Works in Critical Context
Leaves of Grass
Despite initial negative critical judgments of its frank approach to sex, Leaves of Grass has come to be recognized as a remarkable accomplishment. The poet, Galway Kinnell, has written about Whitman’s ”transformation, in the world of letters, from freak to master,” theorizing that, except for a few perceptive minds— Emerson and Henry David Thoreau in the nineteenth century, Carl Sandburg and Vachel Lindsay in the first half of the twentieth century—mainstream critics were generally too shocked or puzzled by Leaves of Grass to give it a fair and thoughtful reading. By the middle of the twentieth century, however, Whitman’s poetry had gained wide acceptance, due in part to more open societal attitudes towards sex. It has been the task of critics to sort out the large quantity of myths generated by Whitman’s detractors, his disciples, and the poet himself. In particular, critics have sought to explain the significance of sexual imagery in his poetry. Textual analyses continue to reveal complexities in Whitman’s work, and such investigations contribute to an evolving appreciation of his powers as a poet. Perhaps The New York Times best summed up the work in a 2005 article stating, ”Whitman’s poem is one of those literary mazes, with passages brilliant and tedious, through which it is possible to follow dozens if not hundreds of ideas.”
Democratic Vistas
Hardly as celebrated as Leaves of Grass, Whitman’s prose collection Democratic Vistas, and Other Papers was still well regarded by critics. In a review published in 1888 in The Academy, Walter Lewin writes that the title piece ”is quite the best thing Whitman has produced in prose” after stating that ”there is plenty of excellent matter in the present volume.” However, Lewin does not view the book as flawless: ”Whitman’s essays do not mark him out as a master of style in prose. . . . But what they may lack in style is more than compensated by the abundance of thought they contain.” Meanwhile, a supportive review in The Sunder-land Times concludes,
Walt Whitman hails with joy the oceanic, variegated, intense practical energy, the clamorous demand for facts, even the business material isms of the current age… .The mark of progress is the growing mastership of the general inferior self by the superior self, in the individual, the nation, the race. And this is what he thinks, and we concur with him in thinking, America is destined to do, is doing, and will accomplish.
References:
- Bucke, Richard Maurice. Walt Whitman. Philadelphia, Penn.: McKay, 1883.
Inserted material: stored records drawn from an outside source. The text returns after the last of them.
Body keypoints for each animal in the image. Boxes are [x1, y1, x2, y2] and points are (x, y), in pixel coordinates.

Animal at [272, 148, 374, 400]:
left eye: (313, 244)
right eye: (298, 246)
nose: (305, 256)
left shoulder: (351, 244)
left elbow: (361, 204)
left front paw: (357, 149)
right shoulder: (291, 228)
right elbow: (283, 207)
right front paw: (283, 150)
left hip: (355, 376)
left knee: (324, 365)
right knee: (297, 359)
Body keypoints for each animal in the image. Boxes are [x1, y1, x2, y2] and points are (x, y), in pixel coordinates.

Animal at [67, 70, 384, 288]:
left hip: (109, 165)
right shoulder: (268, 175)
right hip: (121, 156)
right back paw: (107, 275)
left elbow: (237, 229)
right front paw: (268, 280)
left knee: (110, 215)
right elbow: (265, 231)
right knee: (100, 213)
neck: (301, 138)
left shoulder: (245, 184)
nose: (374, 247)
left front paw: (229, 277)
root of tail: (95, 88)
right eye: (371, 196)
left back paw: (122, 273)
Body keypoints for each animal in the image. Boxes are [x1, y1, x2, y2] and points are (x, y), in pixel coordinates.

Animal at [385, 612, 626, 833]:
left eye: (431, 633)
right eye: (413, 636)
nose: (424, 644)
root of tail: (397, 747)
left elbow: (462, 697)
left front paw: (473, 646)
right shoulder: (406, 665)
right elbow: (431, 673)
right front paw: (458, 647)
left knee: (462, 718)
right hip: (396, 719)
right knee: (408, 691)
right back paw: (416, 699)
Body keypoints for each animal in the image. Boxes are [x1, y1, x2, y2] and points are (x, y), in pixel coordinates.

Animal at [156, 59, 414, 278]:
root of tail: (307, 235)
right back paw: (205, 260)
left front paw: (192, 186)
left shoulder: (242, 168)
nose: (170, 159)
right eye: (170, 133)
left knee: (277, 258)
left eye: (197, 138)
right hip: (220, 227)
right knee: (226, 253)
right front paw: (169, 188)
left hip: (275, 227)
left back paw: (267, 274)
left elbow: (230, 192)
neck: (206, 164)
- Burroughs, John. Notes on Walt Whitman as Poet and Person. New York: American News, 1867.
- Clark, William. Walt Whitman. London: Swan Sonnenschein, 1892.
- Krieg, Joann P. A Whitman Chronology. Iowa City, Iowa: University of Iowa Press, 1998.
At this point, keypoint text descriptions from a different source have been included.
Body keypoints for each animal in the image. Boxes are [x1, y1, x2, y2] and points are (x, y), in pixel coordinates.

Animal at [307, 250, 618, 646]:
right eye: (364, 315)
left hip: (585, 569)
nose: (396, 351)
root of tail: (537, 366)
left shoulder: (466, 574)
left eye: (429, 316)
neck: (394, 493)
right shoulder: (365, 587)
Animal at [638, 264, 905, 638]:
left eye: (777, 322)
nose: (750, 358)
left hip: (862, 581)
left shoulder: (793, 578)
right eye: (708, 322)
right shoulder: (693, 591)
- O’Connor, William Douglas. The Good Gray Poet: A Vindication. New York: Bunce & Huntington, 1866.
- Perry, Bliss. Walt Whitman. Boston: Houghton, Mifflin, 1906.
- Reef, Catherine. Walt Whitman. NewYork: Clarion, 1995.
- Frank, Michael. ”Whitman’s Multitudes, for Better and Worse.” The New York Times (November 18, 2005).
- Lewin, Walter. ”Review of Democratic Vistas, and Other Papers.” The Academy, 33 (June 30,1888): 441-42.
- Review of Democratic Vistas. The Sunderland Times(May 21, 1872).